● **作業指示**
ドラマの感想文のうち、「糸島から、結の祖父母(永吉と」から「なり無理筋の展開だと感じる。」までの部分（両端を含む）を、「永吉」を「祖父」に置き換えて書き直しなさい。

● **文書抜粋**
------------------------------------------------------------------------

こういう展開になるドラマを、とても面白いと感じるか、逆に、まったくつまらないと感じるか、人それぞれだろうと思う。たしかに、この週だけを見れば、このような内容でもよかったと感じるところもあるのだが、しかし、最初から見てきて感じることとしては、ストーリーが破綻してきていると思わざるをえない。私としては、そのように強く感じる。

このドラマの視聴率は良くないようなのだが、それならば、何をしてもいいだろうと、開き直った作り方をしたのかもしれないが、それが成功したかどうかは、難しいところである。

糸島から、結の祖父母(永吉と佳代)がやってくる。年齢的には、結の子ども(花)がひ孫で小学生になるから、もう九〇を超えていてもいいぐらいだが、そんなそぶりはまったくなく、二人で元気でやってくる。まあ、このあたりは、ドラマだからということで、許容できることかもしれない。

しかし、木曜日までに万博公園に行って太陽の塔を見て、ナレーションで死んで、金曜日が糸島での通夜。このところで、無理矢理、これまでの、伏線……といっていいかどうかわからないが、とにかく、永吉のこれまでのにわかには信用しがたい発言の数々が、それは本当のことだった、ということになる。どう考えても、このはこびは、コントか、コメディでないと無理である。そう思って見るとしても、かなり無理筋の展開だと感じる。

------------------------------------------------------------------------

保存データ

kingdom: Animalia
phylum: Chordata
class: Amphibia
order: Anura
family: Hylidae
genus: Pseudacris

------------------------------------------------------------------------

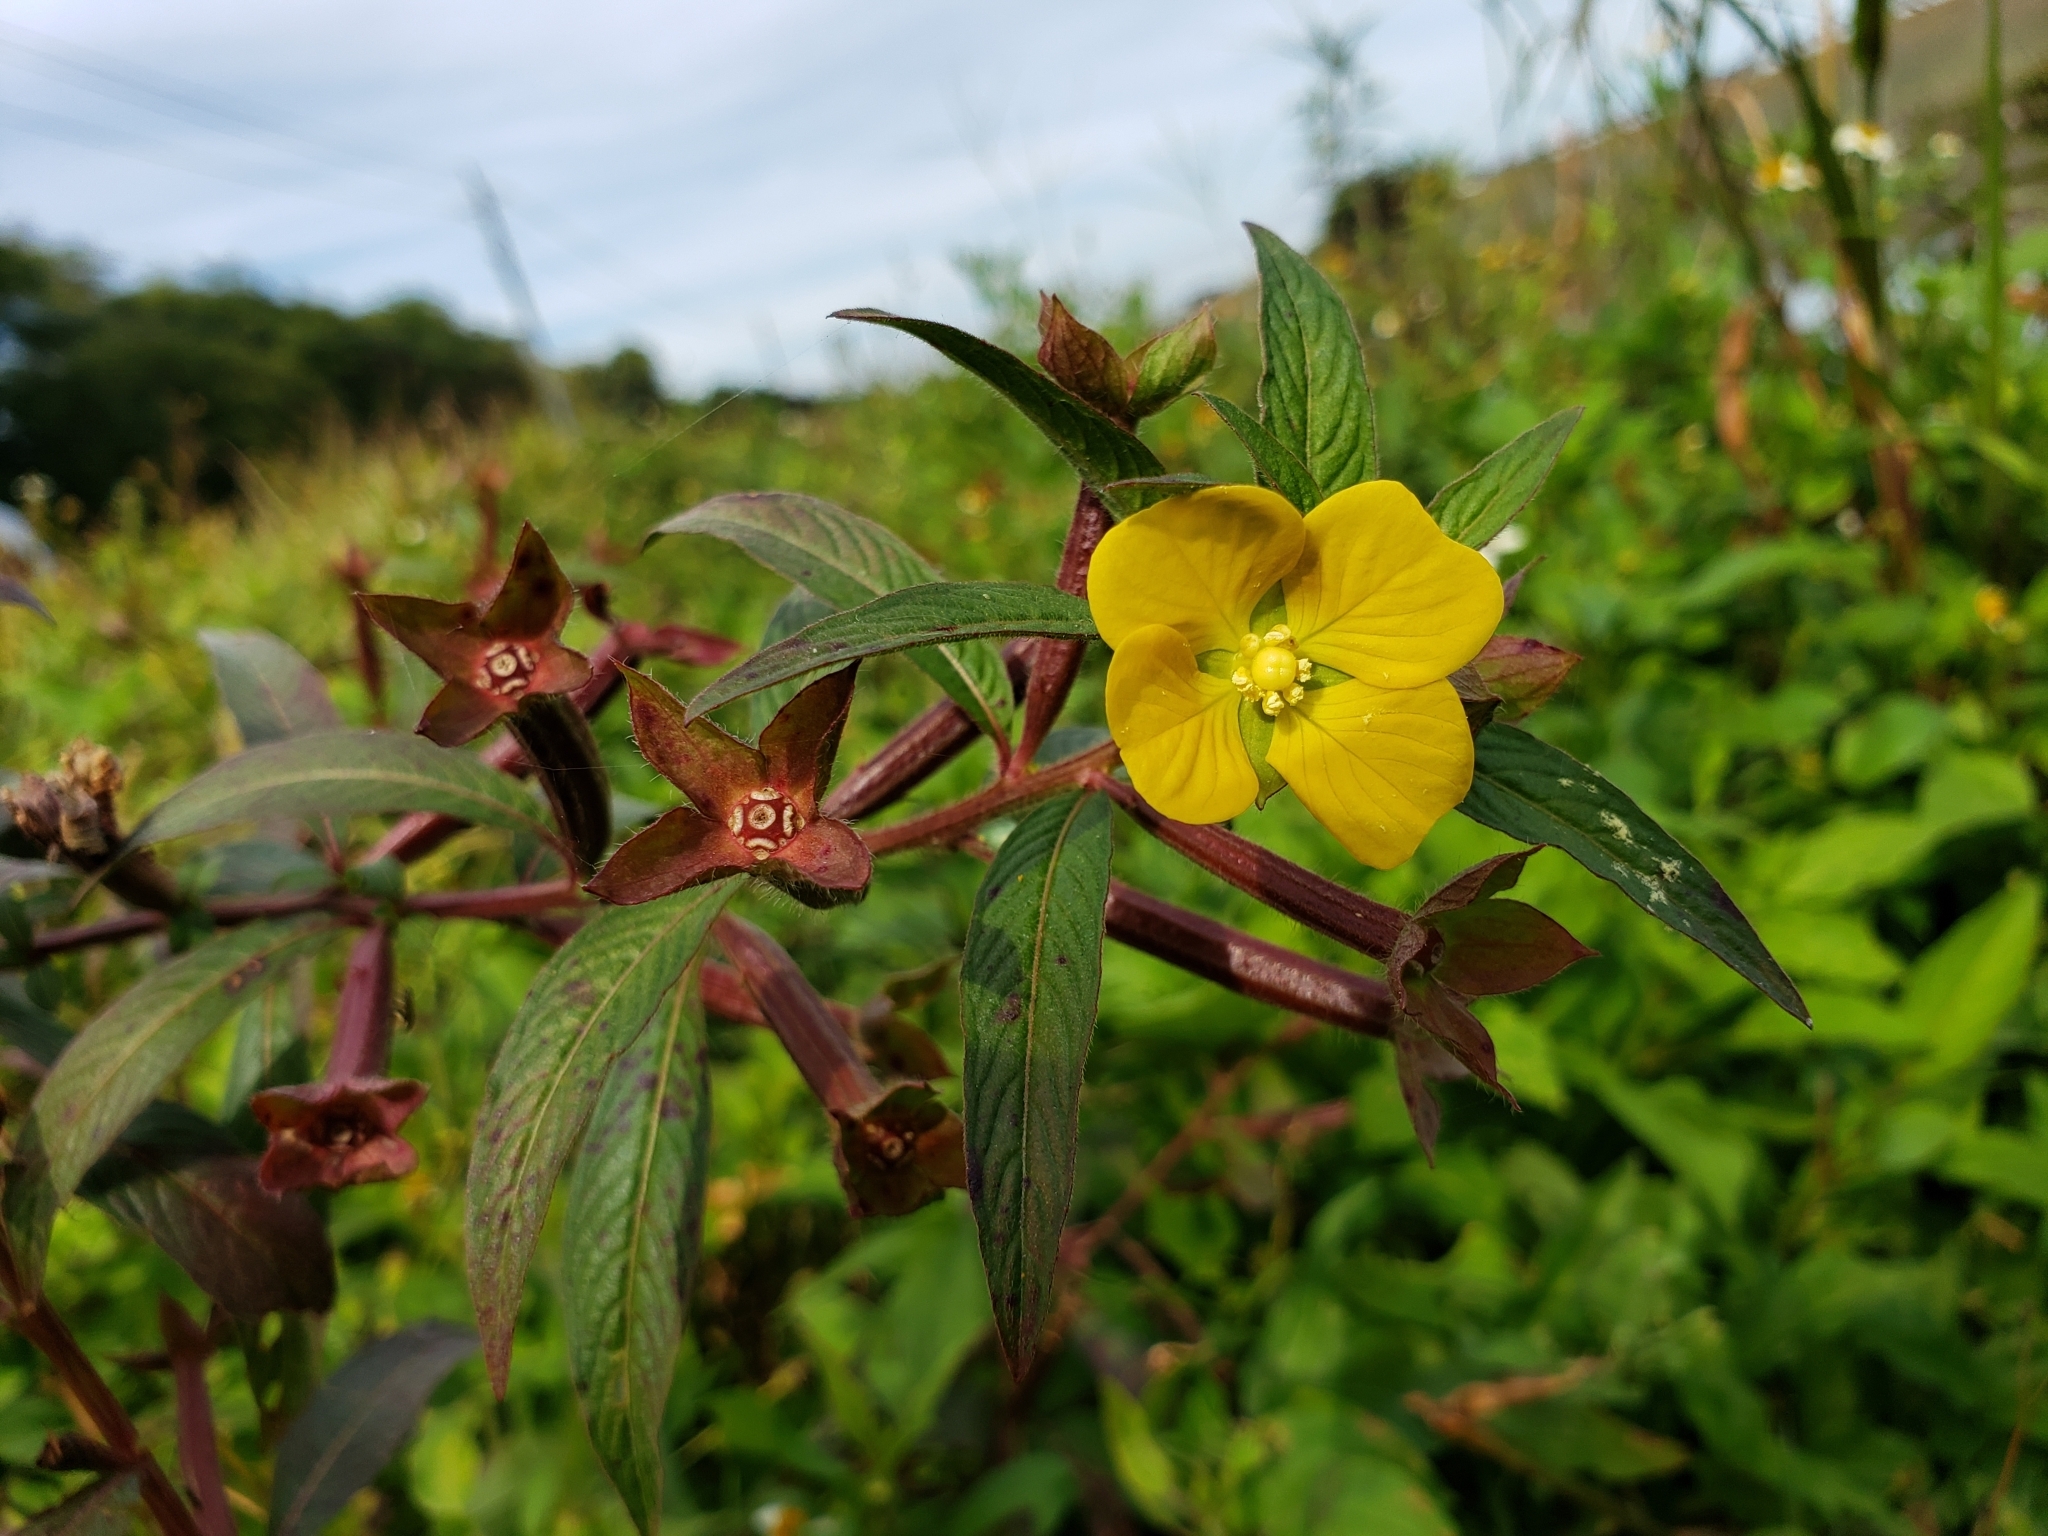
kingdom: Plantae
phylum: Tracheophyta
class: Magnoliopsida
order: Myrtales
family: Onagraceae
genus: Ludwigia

------------------------------------------------------------------------

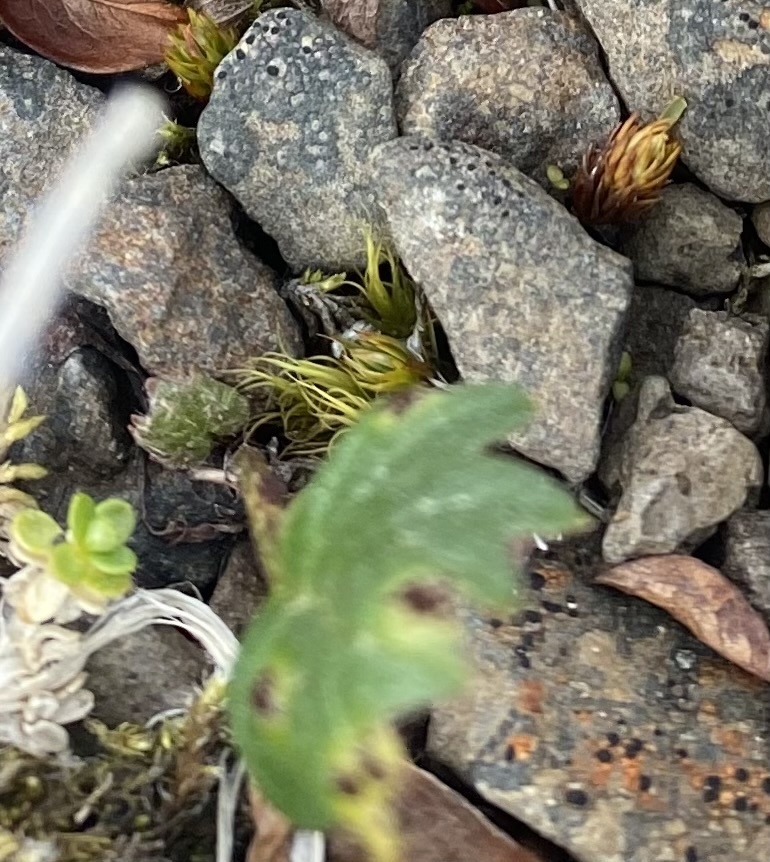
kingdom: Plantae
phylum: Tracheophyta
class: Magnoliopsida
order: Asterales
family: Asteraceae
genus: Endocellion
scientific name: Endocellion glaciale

------------------------------------------------------------------------

● **作業結果**
糸島から、結の祖父母(祖父と佳代)がやってくる。年齢的には、結の子ども(花)がひ孫で小学生になるから、もう九〇を超えていてもいいぐらいだが、そんなそぶりはまったくなく、二人で元気でやってくる。まあ、このあたりは、ドラマだからということで、許容できることかもしれない。

しかし、木曜日までに万博公園に行って太陽の塔を見て、ナレーションで死んで、金曜日が糸島での通夜。このところで、無理矢理、これまでの、伏線……といっていいかどうかわからないが、とにかく、祖父のこれまでのにわかには信用しがたい発言の数々が、それは本当のことだった、ということになる。どう考えても、このはこびは、コントか、コメディでないと無理である。そう思って見るとしても、かなり無理筋の展開だと感じる。